_WRITTEN TASK_: Write out all the data again, exactly as shown.

___ RECORDS FOR THE TASK

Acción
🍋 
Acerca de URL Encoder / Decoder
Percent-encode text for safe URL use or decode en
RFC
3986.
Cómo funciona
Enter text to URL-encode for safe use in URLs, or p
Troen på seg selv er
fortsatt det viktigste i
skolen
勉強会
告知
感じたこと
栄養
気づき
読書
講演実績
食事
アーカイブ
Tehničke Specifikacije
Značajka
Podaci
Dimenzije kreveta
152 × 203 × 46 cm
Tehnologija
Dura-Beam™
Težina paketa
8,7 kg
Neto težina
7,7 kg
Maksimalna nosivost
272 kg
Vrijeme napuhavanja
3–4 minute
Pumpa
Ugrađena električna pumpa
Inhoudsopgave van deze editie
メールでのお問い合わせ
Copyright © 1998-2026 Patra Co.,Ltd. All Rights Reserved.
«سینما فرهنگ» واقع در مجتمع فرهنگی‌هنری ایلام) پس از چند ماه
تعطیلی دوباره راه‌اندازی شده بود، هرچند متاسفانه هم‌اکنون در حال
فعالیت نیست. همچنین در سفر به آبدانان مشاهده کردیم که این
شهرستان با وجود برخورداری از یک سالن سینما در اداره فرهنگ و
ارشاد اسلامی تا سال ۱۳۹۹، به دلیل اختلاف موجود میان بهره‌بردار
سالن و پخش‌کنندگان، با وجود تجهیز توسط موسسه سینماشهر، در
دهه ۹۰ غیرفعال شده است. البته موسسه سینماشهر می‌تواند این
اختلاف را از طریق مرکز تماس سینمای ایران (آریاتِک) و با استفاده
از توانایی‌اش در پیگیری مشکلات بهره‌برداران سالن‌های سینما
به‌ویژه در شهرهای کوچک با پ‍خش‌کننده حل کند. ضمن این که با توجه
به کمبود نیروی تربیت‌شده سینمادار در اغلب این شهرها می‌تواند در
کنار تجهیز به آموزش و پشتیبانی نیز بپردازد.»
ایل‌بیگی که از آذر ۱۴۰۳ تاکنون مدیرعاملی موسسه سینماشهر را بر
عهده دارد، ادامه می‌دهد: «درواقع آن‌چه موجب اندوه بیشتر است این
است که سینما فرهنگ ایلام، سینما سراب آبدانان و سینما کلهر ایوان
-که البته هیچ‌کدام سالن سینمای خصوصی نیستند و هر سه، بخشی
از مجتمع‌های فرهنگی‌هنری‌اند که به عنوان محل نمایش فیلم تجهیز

______

_WRITTEN RESPONSE_:
Acción
🍋 
Acerca de URL Encoder / Decoder
Percent-encode text for safe URL use or decode en
RFC
3986.
Cómo funciona
Enter text to URL-encode for safe use in URLs, or p
Troen på seg selv er
fortsatt det viktigste i
skolen
勉強会
告知
感じたこと
栄養
気づき
読書
講演実績
食事
アーカイブ
Tehničke Specifikacije
Značajka
Podaci
Dimenzije kreveta
152 × 203 × 46 cm
Tehnologija
Dura-Beam™
Težina paketa
8,7 kg
Neto težina
7,7 kg
Maksimalna nosivost
272 kg
Vrijeme napuhavanja
3–4 minute
Pumpa
Ugrađena električna pumpa
Inhoudsopgave van deze editie
メールでのお問い合わせ
Copyright © 1998-2026 Patra Co.,Ltd. All Rights Reserved.
«سینما فرهنگ» واقع در مجتمع فرهنگی‌هنری ایلام) پس از چند ماه
تعطیلی دوباره راه‌اندازی شده بود، هرچند متاسفانه هم‌اکنون در حال
فعالیت نیست. همچنین در سفر به آبدانان مشاهده کردیم که این
شهرستان با وجود برخورداری از یک سالن سینما در اداره فرهنگ و
ارشاد اسلامی تا سال ۱۳۹۹، به دلیل اختلاف موجود میان بهره‌بردار
سالن و پخش‌کنندگان، با وجود تجهیز توسط موسسه سینماشهر، در
دهه ۹۰ غیرفعال شده است. البته موسسه سینماشهر می‌تواند این
اختلاف را از طریق مرکز تماس سینمای ایران (آریاتِک) و با استفاده
از توانایی‌اش در پیگیری مشکلات بهره‌برداران سالن‌های سینما
به‌ویژه در شهرهای کوچک با پ‍خش‌کننده حل کند. ضمن این که با توجه
به کمبود نیروی تربیت‌شده سینمادار در اغلب این شهرها می‌تواند در
کنار تجهیز به آموزش و پشتیبانی نیز بپردازد.»
ایل‌بیگی که از آذر ۱۴۰۳ تاکنون مدیرعاملی موسسه سینماشهر را بر
عهده دارد، ادامه می‌دهد: «درواقع آن‌چه موجب اندوه بیشتر است این
است که سینما فرهنگ ایلام، سینما سراب آبدانان و سینما کلهر ایوان
-که البته هیچ‌کدام سالن سینمای خصوصی نیستند و هر سه، بخشی
از مجتمع‌های فرهنگی‌هنری‌اند که به عنوان محل نمایش فیلم تجهیز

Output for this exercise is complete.